Chairman of the Kansas State Democratic Party
- In office 1934–1936
- Governor: Alf Landon
- Preceded by: Guy T. Helvering

Personal details
- Born: January 30, 1883 Rochester, Indiana, U.S.
- Died: February 27, 1936 (aged 53) Concordia, Kansas, U.S.
- Cause of death: Pneumonia
- Party: Kansas Democratic Party
- Occupation: Attorney

= Clyde Short =

American politician

Clyde Lorraine Short (January 30, 1883 – February 27, 1936) was a Democratic politician from the U.S. state of Kansas, best known as a former two-time candidate for the U.S. House of Representatives and the Chairman of the Kansas Democratic Party from 1934 to 1936.

==Biography==
Short was born in Rochester, Indiana in 1883. He grew up in Concordia, Kansas, where, as a youth, he became known for his public speaking skill.
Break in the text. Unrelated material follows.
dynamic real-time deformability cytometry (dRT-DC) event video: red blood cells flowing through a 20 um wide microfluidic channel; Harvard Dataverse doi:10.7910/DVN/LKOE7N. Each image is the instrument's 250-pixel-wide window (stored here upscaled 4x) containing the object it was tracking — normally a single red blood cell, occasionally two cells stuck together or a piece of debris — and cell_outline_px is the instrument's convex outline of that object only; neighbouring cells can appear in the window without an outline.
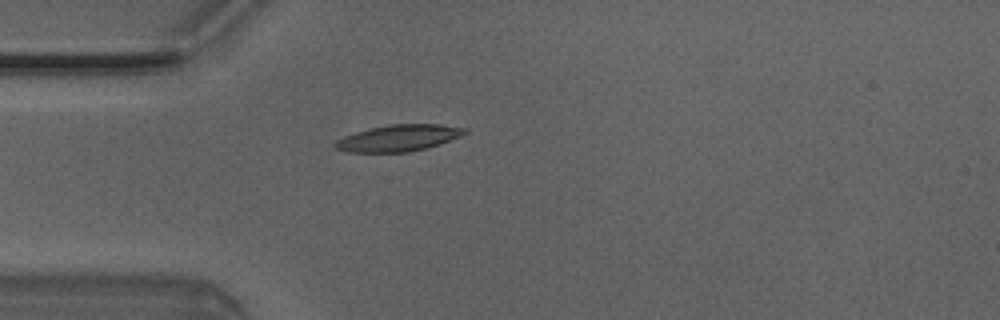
{"species": "Egyptian fruit bat (a non-hibernating species)", "species_latin": "Rousettus aegyptiacus", "temperature_condition": "room temperature", "stored_images_in_passage": 4, "camera_frame_rate_fps": 3000, "um_per_image_px": 0.085, "animal": {"sex": "male"}, "frame": {"image": 1, "passage_image": 4, "time_ms": 1.0, "image_size_px": [1000, 320], "cell_outline_px": [[468, 132], [460, 136], [440, 144], [428, 148], [408, 152], [348, 152], [332, 148], [332, 144], [336, 140], [344, 136], [368, 128], [388, 124], [440, 124], [468, 128]], "centroid_in_image_um": [33.86, 11.73], "position_along_channel_um": 51.1, "area_um2": 20.29}}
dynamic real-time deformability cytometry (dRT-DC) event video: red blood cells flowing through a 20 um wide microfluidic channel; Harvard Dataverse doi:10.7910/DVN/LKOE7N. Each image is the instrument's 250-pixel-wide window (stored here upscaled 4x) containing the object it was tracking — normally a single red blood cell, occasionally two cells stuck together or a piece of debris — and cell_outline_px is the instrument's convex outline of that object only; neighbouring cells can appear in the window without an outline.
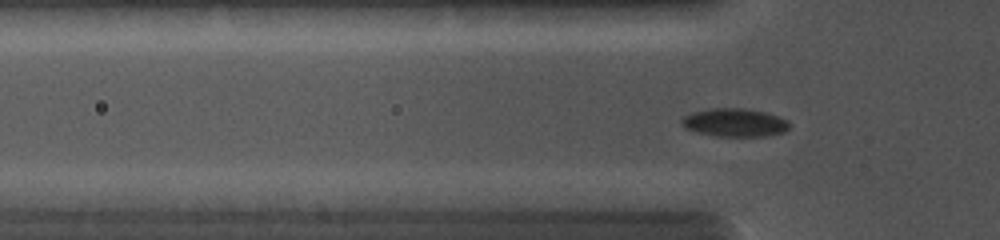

Upon graduation, he read law in the offices of Pulsiver and Alexander, passed the bar in 1916, and was eventually elected Concordia City Attorney. He was a Democratic candidate for the U. S. House of Representatives for Kansas, in 1930, against incumbent James G. Strong, who narrowly defeated Short in a close race. He ran again in 1932, and was defeated in the Democratic primary by Kathryn O'Loughlin McCarthy, who would go on to become the first female U. S. Representative from Kansas. Despite these setbacks, he remained active in the Democratic party, and was elected Party Chairman in 1934, directing the effort to unseat incumbent Governor Alf Landon. Although Landon won re-election, Short presided over two first-time Democratic victories in Kansas, the offices of State Auditor and State Superintendent of Public Instruction.

Short died in 1936, of pneumonia. His brother was American baseball player Harry Short.